The worst part of “Cosby: The Women Speak” is how devastating the stories are. Even after New York Magazine’s magnificent photoessay on the topic laid the stories bare, hearing them firsthand from the women who were afraid to speak for so long is its own chilling and heartbreaking experience. Victoria Valentino, who told the story to New York Magazine on-camera, still had trouble articulating it. The former Playboy bunny and current registered nurse had just lost her 6-year-old son when, she says, Cosby promised her some “cheering up” and proceeded to drug and rape her. She uses the term “doggy style” in both “Cosby: The Women Speak” and with New York Magazine. In the A&E documentary, her delivery of the crude and painful phrase is rushed, and capped by an angry, frustrated “okay?” It’s not frustration at the film crew or the audience. It’s frustration at not being heard, and having to say the horrible words over and over again. She later says: “If there’s any question about why women don’t report rape, it’s because it’s so damned humiliating that you never want to talk about it again.”
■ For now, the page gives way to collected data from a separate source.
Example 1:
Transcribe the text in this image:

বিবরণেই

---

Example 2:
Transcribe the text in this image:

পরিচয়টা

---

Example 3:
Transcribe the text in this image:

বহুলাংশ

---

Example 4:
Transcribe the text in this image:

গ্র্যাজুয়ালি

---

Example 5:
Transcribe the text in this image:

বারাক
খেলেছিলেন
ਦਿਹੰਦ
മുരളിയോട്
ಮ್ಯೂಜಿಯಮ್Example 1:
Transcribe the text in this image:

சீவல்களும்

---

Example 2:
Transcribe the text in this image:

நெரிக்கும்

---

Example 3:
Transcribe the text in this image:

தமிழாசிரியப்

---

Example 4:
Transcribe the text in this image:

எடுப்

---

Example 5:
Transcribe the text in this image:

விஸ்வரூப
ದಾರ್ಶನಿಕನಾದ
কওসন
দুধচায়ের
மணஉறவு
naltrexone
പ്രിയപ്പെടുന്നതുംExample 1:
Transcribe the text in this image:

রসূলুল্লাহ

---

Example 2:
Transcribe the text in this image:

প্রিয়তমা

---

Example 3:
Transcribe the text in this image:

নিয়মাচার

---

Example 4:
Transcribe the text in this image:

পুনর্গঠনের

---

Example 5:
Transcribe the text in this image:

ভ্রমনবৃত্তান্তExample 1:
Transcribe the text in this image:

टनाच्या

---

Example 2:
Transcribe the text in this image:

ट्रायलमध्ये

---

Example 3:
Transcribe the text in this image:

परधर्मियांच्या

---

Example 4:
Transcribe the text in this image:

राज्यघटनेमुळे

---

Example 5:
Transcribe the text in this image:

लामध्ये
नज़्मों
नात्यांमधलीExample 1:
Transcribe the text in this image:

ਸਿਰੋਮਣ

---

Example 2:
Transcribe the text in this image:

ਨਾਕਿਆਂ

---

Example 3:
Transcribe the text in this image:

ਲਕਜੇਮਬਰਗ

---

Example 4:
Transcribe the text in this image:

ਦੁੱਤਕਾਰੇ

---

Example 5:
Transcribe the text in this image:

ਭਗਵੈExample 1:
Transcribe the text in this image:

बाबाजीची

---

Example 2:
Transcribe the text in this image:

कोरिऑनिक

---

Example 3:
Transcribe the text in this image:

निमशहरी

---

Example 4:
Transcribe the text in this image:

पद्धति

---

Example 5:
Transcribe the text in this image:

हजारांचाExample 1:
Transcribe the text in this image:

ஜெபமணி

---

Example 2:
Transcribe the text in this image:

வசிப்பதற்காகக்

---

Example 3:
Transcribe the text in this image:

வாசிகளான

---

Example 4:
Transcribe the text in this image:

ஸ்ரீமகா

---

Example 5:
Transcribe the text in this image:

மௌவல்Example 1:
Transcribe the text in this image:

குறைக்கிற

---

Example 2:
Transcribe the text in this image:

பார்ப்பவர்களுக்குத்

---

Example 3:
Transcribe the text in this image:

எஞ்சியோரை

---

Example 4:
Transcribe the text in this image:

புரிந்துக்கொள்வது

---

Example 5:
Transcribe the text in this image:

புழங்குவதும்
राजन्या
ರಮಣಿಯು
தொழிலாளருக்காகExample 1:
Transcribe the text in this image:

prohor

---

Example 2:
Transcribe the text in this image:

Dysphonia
Some of the women are in tears, and some aren’t; some seem angry, some don’t. But what is obvious throughout is how resilient these women have been—by painful necessity, perhaps, but incredible, nonetheless. Most say they were pressured to lie about their experiences for years—and, indeed, to frame it as a wonderful event, that time that they met Bill Cosby. Heidi Thomas, who says she was drugged and rape for an entire weekend at a remote ranch with Cosby after he promised her acting coaching, brought the scrapbook pages from the trip to the interview. “It would have looked weird” if she hadn’t scrapbooked that weekend like she scrapbooked other highlights of her life, she explains. So here’s the plane tickets, and here’s what she wore to the airport, and here’s the ranch house where she says she was horribly violated and traumatized.
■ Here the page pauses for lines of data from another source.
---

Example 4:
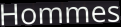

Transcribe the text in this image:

Hommes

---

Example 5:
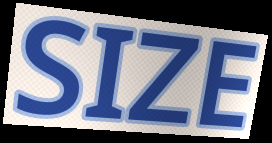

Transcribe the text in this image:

SIZE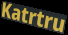
Katrtru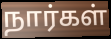
நார்கள்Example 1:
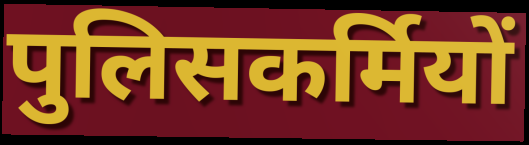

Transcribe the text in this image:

पुलिसकर्मियों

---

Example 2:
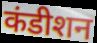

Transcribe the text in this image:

कंडीशन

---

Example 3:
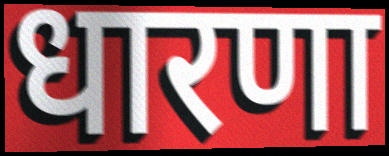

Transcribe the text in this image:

धारणा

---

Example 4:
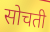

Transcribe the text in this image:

सोचती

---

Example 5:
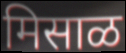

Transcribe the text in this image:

मिसाळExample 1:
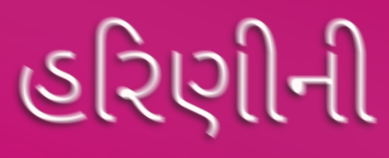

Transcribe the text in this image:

હરિણીની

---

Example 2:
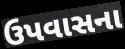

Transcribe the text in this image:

ઉપવાસના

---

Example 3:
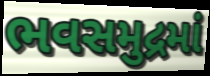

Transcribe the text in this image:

ભવસમુદ્રમાં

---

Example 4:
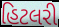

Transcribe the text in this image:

હિટલરી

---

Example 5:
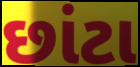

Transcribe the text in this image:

છાંટા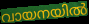
വായനയിൽ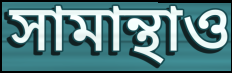
সামান্থাও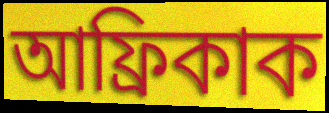
আফ্ৰিকাকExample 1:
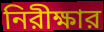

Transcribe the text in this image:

নিরীক্ষার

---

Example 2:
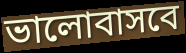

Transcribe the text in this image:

ভালোবাসবে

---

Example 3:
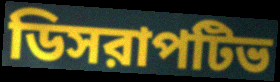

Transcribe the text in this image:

ডিসরাপটিভ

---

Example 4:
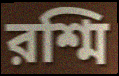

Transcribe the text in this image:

রশ্মি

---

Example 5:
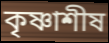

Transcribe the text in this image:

কৃষ্ণাশীষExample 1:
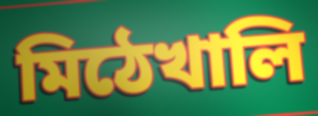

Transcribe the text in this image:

মিঠেখালি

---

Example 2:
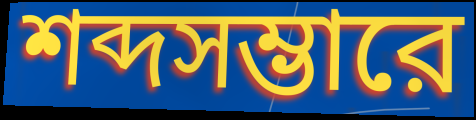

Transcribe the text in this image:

শব্দসম্ভারে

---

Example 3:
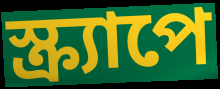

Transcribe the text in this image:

স্ক্র্যাপে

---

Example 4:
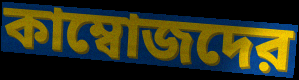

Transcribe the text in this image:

কাম্বোজদের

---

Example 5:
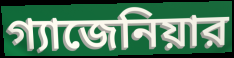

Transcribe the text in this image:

গ্যাজেনিয়ার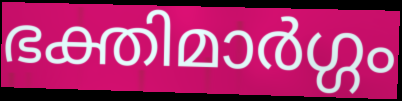
ഭക്തിമാർഗ്ഗം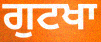
ਗੁਟਖਾ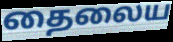
தைலைய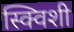
स्क्विशी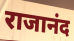
राजानंदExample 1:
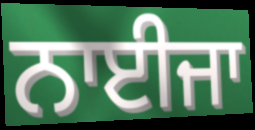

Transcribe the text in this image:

ਨਾਈਜਾ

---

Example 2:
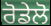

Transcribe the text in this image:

ਰੋਡੇਲੋ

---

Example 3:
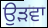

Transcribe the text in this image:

ਉੜਵਾ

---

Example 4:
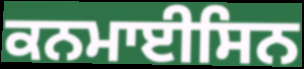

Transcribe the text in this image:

ਕਨਮਾਈਸਿਨ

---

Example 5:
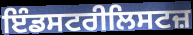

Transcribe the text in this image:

ਇੰਡਸਟਰੀਲਿਸਟਜ਼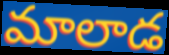
మాలాడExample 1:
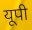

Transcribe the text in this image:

यूपी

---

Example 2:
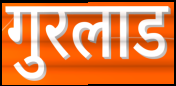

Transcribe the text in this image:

गुरलाड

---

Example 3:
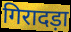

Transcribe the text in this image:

गिरादड़ा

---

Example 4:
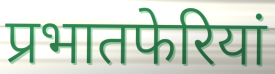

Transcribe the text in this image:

प्रभातफेरियां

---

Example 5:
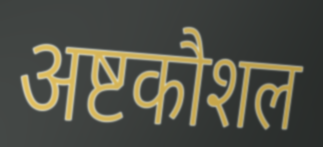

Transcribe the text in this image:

अष्टकौशल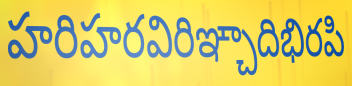
హరిహరవిరిఞ్చాదిభిరపి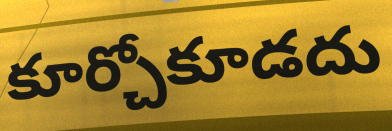
కూర్చోకూడదు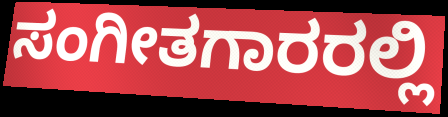
ಸಂಗೀತಗಾರರಲ್ಲಿ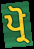
ਪ੍ਰੋ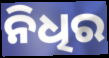
ନିଧିରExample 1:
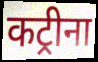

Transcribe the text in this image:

कट्रीना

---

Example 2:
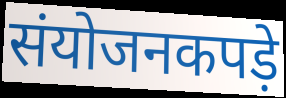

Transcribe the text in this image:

संयोजनकपड़े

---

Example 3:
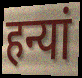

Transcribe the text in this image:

हन्यां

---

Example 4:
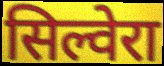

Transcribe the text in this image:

सिल्वेरा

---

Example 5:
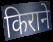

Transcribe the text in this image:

किराने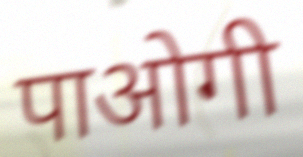
पाओगीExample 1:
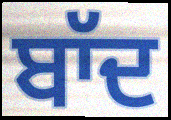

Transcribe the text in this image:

ਬਾੱਦ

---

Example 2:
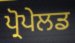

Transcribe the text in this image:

ਪ੍ਰੋਪੇਲਡ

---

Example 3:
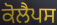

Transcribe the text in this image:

ਕੋਲੈਪਸ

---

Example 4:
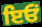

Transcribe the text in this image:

ਇਓਂ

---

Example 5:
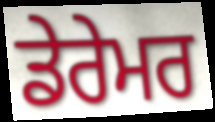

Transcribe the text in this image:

ਡੇਰੇਮਰ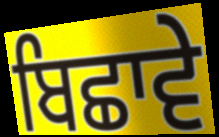
ਬਿਛਾਵੇ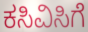
ಕಸಿವಿಸಿಗೆ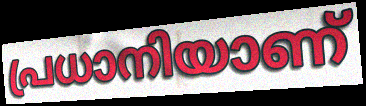
പ്രധാനിയാണ്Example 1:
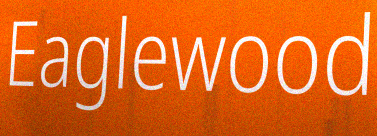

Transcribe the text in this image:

Eaglewood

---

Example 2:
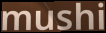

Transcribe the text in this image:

mushi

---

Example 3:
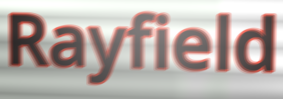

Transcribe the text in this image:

Rayfield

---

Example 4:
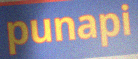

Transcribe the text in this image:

punapi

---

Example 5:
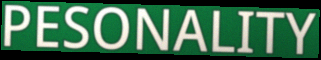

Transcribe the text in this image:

PESONALITY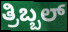
ತ್ರಿಬ್ಬಲ್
Louisa Moritz says she had to go onstage immediately after being raped; she was numb with shame and shock, but on live television. Barbara Bowman explains, with hard-earned objectivity, that Cosby “really knew how to zero in on my insecurities and vulnerabilities.” Charlotte Fox, an accuser who only spoke up in the last few weeks, explains of her alleged rape that she “buried it, locked it up, and moved on with my life.” She was an extra on the film “Uptown Saturday Night,” which also starred Sidney Poitier. Another new accuser is a woman who just goes by the name Elizabeth—a flight attendant who stops her story of the night to say, “and, the rest is just too hard to talk about.” On the way home, as she was vomiting in Cosby’s Rolls-Royce, the driver told her she wasn’t the first.
“Cosby: The Women Speak” is not necessarily the documentary of this awful story that is going to be critically acclaimed. It’s not particularly creative or incisive; it doesn’t interview even the majority of Cosby’s accusers. It’s aiming for something else, though. It is instead a production that is at war with the worst assumptions that could be made about these women—that they are just desperate for attention, that they are “sluts,” that they are making it up, that they are conspiring to bring down this man. Care is taken to present each woman as professional and dignified. No one curses; no one even says “penis” until nearly 13 minutes in. The production also works to explain why this slow reveal of Cosby’s alleged rapes would have taken so long to reach the public consciousness, exploring not just the women’s choices of secrecy but also how the 2005 accusations were ignored until just last year. It is a documentary made for the haters—and while it may not succeed as a purely creative endeavor, in terms of getting the competing and marginalized story of these women into the public consciousness, it succeeds admirably.